(The problem): Go through the data below and copy out every line that contains the word "Santiago".

(Given records):
※
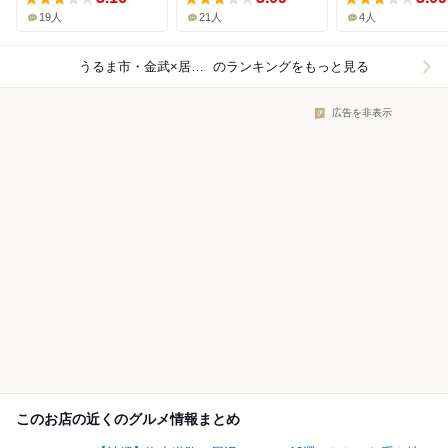
19人
21人
4人
うるま市・金武×居酒屋
のランキングをもっと見る
広告を非表示
このお店の近くのグルメ情報まとめ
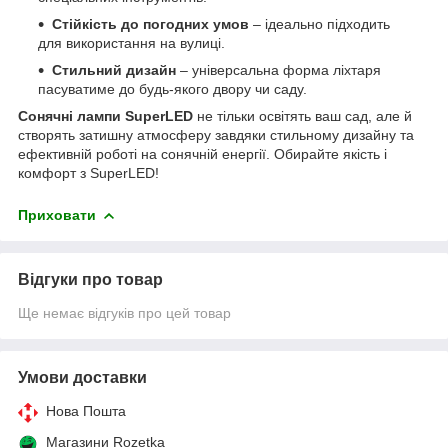
Стійкість до погодних умов
– ідеально підходить
для використання на вулиці.
Стильний дизайн
– універсальна форма ліхтаря
пасуватиме до будь-якого двору чи саду.
Сонячні лампи SuperLED
не тільки освітять ваш сад, але й
створять затишну атмосферу завдяки стильному дизайну та
ефективній роботі на сонячній енергії. Обирайте якість і
комфорт з SuperLED!
Приховати
Відгуки про товар
Ще немає відгуків про цей товар
Умови доставки
Нова Пошта
Магазини Rozetka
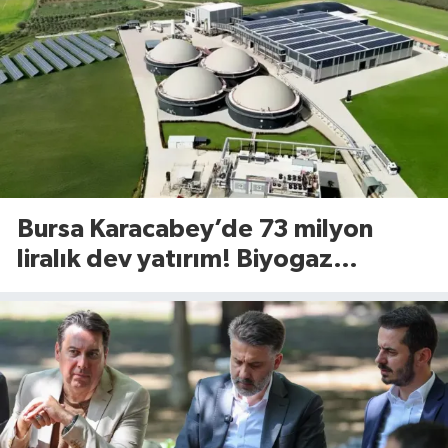
Bursa Karacabey’de 73 milyon
liralık dev yatırım! Biyogaz
tesisinde kapasite 545 tona
yükseliyor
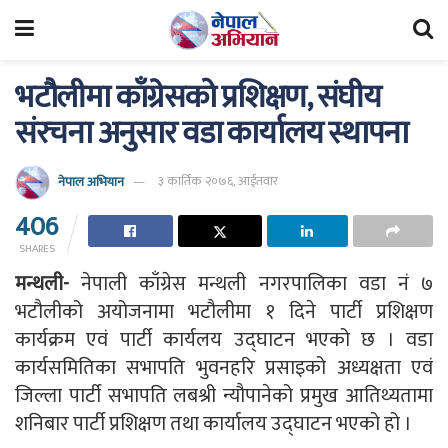
भटौलीमा काँग्रेसको प्रशिक्षण, संघीय
संरचना अनुसार वडा कार्यालय स्थापना
नेपाल अभियान
३ कार्तिक २०७६, आईतवार
406
SHARES
मन्थली-
नेपाली काँग्रेस मन्थली नगरपालिका वडा नं ७
भटौलीको अयोजनामा भटौलीमा १ दिने पार्टी प्रशिक्षण
कार्यक्रम एवं पार्टी कार्यलय उद्घाटन भएको छ । वडा
कार्यसमितिका सभापति भुवनहरि प्रसाइको अध्यक्षता एवं
जिल्ला पार्टी सभापति लबश्री न्यौपानेको प्रमुख आतिथ्यतामा
शनिबार पार्टी प्रशिक्षण तथा कार्यालय उद्घाटन भएको हो ।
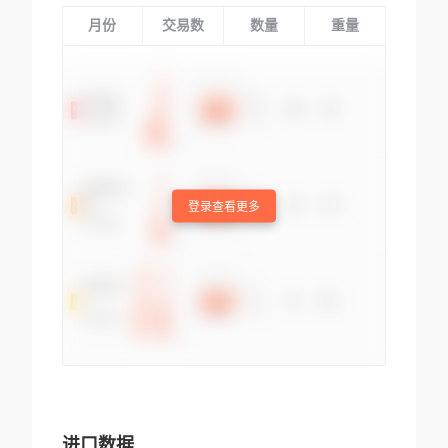
月份
交易数
数量
重量
登录查看更多
进口数据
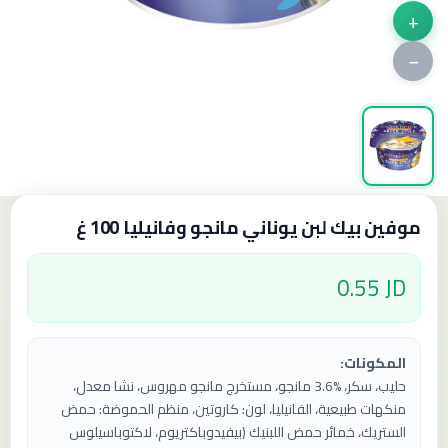
+
−
موفين بيك لبن يوناني مانجو وفانيليا 100 غ
0.55 JD
المكونات:
حليب، سكر، %3.6 مانجو، مستخرج مانجو مهروس، نشا معدل،
منكهات طبيعية، الفانيليا، لون: كاروتين، منظم الحموضة: حمض
الستريك، خمائر حمض اللبنيك (بيفيدوباكتريوم، لاكتوباسيلوس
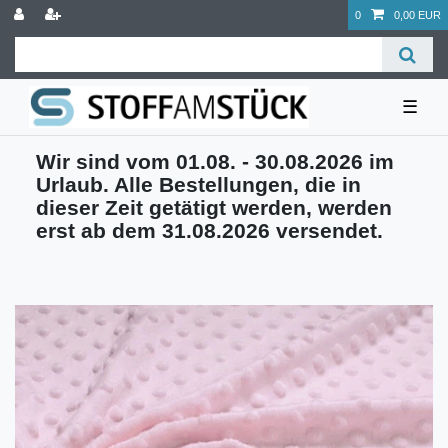
0
0,00 EUR
☰
Wir sind vom 01.08. - 30.08.2026 im
Urlaub. Alle Bestellungen, die in
dieser Zeit getätigt werden, werden
erst ab dem 31.08.2026 versendet.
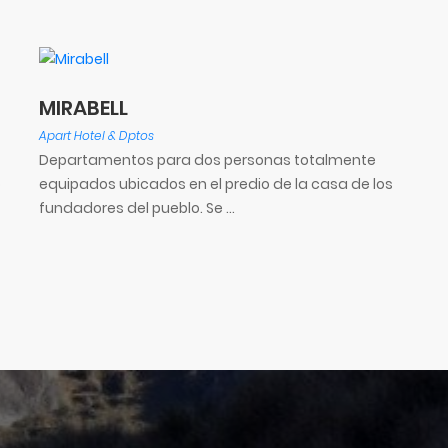
MIRABELL
Apart Hotel & Dptos
Departamentos para dos personas totalmente
o
equipados ubicados en el predio de la casa de los
fundadores del pueblo. Se ...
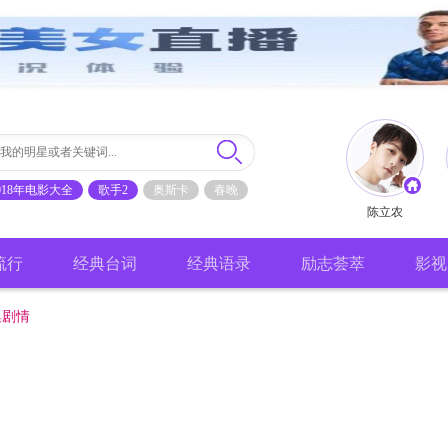
018年电影大全
歌手2
奥斯卡
春晚
陈立农
流行
经典台词
经典语录
励志荟萃
影视
集剧情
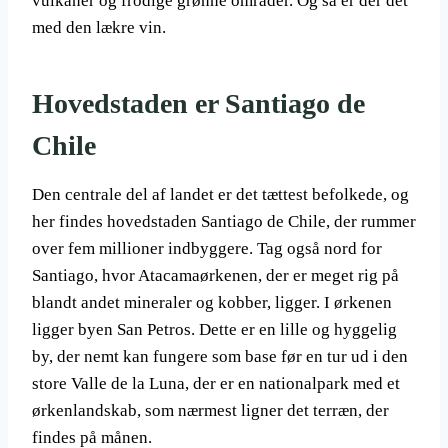
vulkaner og frodige grønne områder. Og så er der det
med den lækre vin.
Hovedstaden er Santiago de
Chile
Den centrale del af landet er det tættest befolkede, og
her findes hovedstaden Santiago de Chile, der rummer
over fem millioner indbyggere. Tag også nord for
Santiago, hvor Atacamaørkenen, der er meget rig på
blandt andet mineraler og kobber, ligger. I ørkenen
ligger byen San Petros. Dette er en lille og hyggelig
by, der nemt kan fungere som base før en tur ud i den
store Valle de la Luna, der er en nationalpark med et
ørkenlandskab, som nærmest ligner det terræn, der
findes på månen.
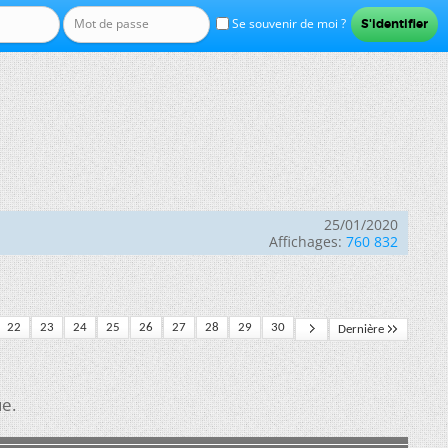
Se souvenir de moi ?
25/01/2020
Affichages:
760 832
22
23
24
25
26
27
28
29
30
Dernière
ue.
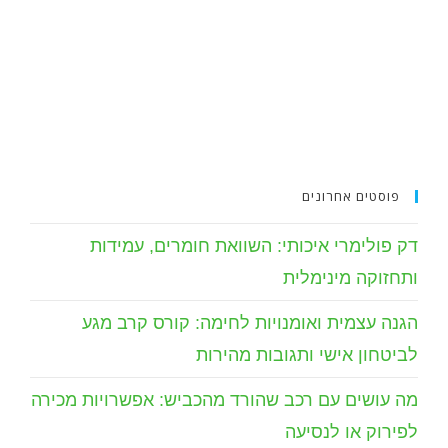
פוסטים אחרונים
דק פולימרי איכותי: השוואת חומרים, עמידות
ותחזוקה מינימלית
הגנה עצמית ואומנויות לחימה: קורס קרב מגע
לביטחון אישי ותגובות מהירות
מה עושים עם רכב שהורד מהכביש: אפשרויות מכירה
לפירוק או לנסיעה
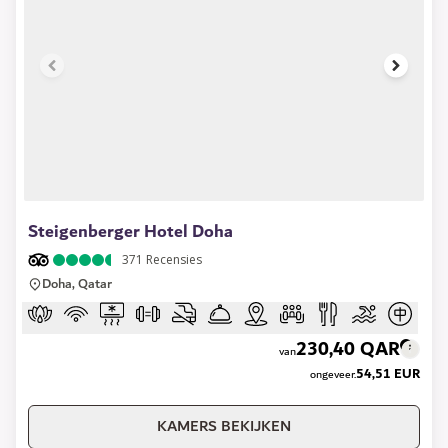
1 of 7
Steigenberger Hotel Doha
371
Recensies
Doha, Qatar
230,40 QAR
van
54,51 EUR
ongeveer.
KAMERS BEKIJKEN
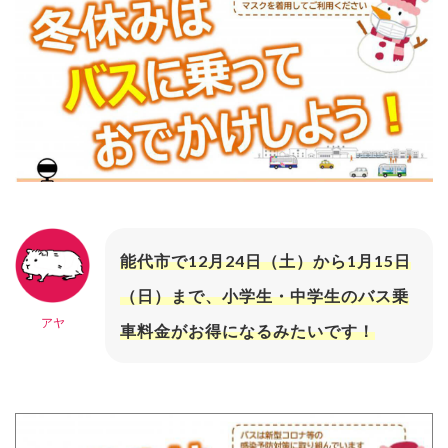
能代市で12月24日（土）から1月15日
（日）まで、小学生・中学生のバス乗
アヤ
車料金がお得になるみたいです！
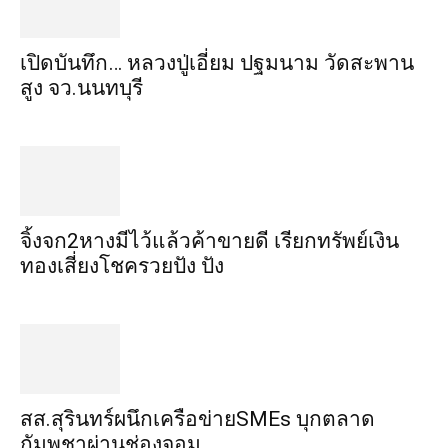
เปิดบันทึก… หลวงปู่เอี่ยม ​ปฐม​นาม​ วัดสะพาน
สูง​ จว.นนทบุรี
จิ้งจก​2​หาง​มีไว้แล้ว​ค้าขาย​ดี​ เรียก​ทรัพย์เงิน
ทอง​เสี่ยงโชค​รวยปัง​ ปัง​
สส.สุรินทร์ผนึกเครือข่ายSMEs บุกตลาด
กัมพูชาผ่านช่องจอม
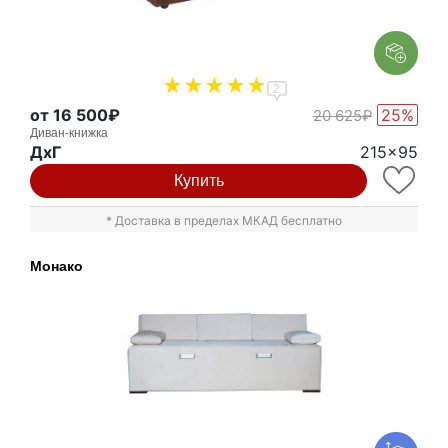
2
от 16 500₽
25%
20 625₽
Диван-книжка
ДxГ
215x95
Купить
* Доставка в пределах МКАД бесплатно
Монако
※
(Expected output):
Hovedstaden er Santiago de
her findes hovedstaden Santiago de Chile, der rummer
Santiago, hvor Atacamaørkenen, der er meget rig på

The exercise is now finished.